# [WRITTEN EXERCISE]
Can you write out, word for word, the part of the material that opens with its first line and closes with the line containing "title Tilda Center [59, 49, 1595, 207]", with both of those lines included?

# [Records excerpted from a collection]

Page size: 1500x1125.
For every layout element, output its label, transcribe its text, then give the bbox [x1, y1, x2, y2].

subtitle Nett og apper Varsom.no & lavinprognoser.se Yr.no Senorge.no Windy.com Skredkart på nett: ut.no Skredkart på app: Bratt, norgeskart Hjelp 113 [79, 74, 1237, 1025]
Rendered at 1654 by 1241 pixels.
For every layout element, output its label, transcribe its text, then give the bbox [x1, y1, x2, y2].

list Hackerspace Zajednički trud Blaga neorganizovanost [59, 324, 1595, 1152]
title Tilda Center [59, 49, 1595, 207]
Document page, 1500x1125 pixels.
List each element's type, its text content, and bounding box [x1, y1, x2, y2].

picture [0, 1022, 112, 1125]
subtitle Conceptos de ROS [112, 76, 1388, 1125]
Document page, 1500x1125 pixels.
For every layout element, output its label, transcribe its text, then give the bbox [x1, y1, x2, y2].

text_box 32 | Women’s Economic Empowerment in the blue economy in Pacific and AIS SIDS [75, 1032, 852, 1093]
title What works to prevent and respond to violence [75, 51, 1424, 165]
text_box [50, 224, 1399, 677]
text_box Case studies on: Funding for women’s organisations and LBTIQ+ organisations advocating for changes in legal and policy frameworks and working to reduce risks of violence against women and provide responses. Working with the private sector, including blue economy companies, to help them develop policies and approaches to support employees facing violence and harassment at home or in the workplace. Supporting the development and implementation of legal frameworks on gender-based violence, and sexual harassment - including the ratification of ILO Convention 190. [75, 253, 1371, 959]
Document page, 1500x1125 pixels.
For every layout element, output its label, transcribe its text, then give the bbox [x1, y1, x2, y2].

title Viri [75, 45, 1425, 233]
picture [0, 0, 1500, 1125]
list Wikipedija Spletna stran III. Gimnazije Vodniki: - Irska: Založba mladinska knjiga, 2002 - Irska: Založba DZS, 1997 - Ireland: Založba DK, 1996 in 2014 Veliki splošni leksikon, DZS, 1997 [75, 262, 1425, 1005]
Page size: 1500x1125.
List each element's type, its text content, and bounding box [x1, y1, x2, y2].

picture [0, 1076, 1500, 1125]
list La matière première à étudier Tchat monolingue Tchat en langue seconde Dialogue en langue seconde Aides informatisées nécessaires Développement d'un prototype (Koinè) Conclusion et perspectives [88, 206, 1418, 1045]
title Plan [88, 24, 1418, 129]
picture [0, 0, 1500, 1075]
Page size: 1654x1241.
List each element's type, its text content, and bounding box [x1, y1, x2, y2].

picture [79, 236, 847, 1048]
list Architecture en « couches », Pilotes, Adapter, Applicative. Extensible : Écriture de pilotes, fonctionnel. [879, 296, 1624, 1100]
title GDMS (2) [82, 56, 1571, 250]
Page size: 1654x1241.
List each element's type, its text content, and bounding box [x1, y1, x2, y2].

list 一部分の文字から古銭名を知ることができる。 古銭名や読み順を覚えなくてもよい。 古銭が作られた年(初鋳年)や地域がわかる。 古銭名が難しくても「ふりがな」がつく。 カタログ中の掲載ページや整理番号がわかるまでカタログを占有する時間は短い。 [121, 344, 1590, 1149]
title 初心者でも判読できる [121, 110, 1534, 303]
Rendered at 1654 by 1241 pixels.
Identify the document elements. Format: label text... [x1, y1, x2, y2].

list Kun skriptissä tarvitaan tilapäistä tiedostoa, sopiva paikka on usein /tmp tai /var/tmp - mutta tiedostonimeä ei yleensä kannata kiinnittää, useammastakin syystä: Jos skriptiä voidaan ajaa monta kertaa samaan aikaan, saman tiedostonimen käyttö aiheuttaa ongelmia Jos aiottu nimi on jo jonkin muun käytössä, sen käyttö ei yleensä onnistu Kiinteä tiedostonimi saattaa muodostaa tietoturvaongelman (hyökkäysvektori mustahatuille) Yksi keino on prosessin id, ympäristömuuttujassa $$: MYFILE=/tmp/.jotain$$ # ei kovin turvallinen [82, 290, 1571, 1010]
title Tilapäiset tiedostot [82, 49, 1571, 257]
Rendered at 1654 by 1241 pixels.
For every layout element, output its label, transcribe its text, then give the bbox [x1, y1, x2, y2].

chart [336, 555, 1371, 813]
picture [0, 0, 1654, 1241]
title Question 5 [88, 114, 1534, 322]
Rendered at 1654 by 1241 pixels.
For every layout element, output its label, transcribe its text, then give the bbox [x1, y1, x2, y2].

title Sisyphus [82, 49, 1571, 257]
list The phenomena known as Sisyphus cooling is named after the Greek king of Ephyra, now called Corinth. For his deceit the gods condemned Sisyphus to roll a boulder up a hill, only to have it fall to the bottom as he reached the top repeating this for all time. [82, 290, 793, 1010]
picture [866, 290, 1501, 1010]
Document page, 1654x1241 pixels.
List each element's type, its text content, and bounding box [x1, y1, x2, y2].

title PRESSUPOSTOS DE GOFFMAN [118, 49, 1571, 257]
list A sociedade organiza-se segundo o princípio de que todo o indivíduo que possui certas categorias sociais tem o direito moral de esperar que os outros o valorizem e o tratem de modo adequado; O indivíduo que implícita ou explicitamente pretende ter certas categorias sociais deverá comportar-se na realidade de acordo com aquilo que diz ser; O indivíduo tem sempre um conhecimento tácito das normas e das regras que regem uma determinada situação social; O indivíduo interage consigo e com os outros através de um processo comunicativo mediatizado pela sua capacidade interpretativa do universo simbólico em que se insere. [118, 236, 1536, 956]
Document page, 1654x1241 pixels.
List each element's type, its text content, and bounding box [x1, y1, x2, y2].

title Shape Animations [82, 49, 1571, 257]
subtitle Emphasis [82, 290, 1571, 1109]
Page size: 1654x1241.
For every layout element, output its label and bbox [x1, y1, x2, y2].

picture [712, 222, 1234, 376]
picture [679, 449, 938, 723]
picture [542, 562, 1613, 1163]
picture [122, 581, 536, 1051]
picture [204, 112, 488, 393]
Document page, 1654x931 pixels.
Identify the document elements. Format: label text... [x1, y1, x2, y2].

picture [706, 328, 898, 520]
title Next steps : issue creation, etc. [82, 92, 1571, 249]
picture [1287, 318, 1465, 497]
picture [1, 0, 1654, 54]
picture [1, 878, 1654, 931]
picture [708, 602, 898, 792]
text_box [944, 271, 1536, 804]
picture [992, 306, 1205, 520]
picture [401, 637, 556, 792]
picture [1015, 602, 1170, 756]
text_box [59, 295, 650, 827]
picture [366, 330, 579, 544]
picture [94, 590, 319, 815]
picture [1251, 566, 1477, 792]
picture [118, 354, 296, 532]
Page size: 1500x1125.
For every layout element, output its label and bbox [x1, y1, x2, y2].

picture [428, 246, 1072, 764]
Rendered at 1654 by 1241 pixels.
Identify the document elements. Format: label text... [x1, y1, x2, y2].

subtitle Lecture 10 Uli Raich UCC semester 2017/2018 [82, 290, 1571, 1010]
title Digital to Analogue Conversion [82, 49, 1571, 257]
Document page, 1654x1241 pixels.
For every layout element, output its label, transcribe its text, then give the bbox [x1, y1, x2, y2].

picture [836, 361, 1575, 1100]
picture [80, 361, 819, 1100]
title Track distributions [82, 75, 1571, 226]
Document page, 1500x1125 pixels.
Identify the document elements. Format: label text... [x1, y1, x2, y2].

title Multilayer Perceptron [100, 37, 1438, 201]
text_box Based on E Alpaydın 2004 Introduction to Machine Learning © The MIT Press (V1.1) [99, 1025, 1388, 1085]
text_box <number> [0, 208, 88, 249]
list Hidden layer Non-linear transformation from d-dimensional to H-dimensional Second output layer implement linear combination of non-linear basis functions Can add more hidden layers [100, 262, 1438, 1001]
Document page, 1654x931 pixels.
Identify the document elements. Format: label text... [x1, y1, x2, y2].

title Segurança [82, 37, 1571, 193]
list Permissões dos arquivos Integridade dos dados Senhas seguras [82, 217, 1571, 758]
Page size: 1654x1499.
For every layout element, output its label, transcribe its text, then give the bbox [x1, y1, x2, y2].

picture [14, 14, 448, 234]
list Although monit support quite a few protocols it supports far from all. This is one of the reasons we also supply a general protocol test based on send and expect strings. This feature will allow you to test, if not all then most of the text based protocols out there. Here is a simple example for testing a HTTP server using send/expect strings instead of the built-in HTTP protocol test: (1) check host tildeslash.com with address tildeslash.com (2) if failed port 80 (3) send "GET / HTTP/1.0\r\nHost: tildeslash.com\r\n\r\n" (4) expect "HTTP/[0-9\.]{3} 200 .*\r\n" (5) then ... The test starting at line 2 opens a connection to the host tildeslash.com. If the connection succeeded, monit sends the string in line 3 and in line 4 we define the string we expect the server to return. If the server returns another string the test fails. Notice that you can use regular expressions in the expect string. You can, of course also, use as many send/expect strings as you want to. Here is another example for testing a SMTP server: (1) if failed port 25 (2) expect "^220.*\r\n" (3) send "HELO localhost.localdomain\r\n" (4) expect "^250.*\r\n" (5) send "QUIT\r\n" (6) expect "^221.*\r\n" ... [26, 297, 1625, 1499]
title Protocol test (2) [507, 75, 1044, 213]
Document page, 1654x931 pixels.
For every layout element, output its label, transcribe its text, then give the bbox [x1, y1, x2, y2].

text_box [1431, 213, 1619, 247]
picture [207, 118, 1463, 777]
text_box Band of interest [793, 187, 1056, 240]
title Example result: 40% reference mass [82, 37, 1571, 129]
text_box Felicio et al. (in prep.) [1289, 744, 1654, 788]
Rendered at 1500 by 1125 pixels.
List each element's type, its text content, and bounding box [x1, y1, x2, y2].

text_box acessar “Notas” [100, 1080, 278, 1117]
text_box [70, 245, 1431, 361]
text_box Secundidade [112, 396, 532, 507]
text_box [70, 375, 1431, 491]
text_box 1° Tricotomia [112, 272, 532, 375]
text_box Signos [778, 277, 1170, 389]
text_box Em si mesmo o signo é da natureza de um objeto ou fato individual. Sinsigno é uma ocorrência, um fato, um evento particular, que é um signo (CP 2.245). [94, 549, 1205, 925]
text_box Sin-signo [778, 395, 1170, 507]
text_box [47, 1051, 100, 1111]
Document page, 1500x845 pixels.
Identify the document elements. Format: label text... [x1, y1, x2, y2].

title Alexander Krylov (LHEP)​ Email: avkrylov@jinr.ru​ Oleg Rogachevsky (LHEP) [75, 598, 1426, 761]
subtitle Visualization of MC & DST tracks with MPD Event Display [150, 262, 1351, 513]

# [REPLY]
Page size: 1500x1125.
For every layout element, output its label, transcribe its text, then give the bbox [x1, y1, x2, y2].

subtitle Nett og apper Varsom.no & lavinprognoser.se Yr.no Senorge.no Windy.com Skredkart på nett: ut.no Skredkart på app: Bratt, norgeskart Hjelp 113 [79, 74, 1237, 1025]
Rendered at 1654 by 1241 pixels.
For every layout element, output its label, transcribe its text, then give the bbox [x1, y1, x2, y2].

list Hackerspace Zajednički trud Blaga neorganizovanost [59, 324, 1595, 1152]
title Tilda Center [59, 49, 1595, 207]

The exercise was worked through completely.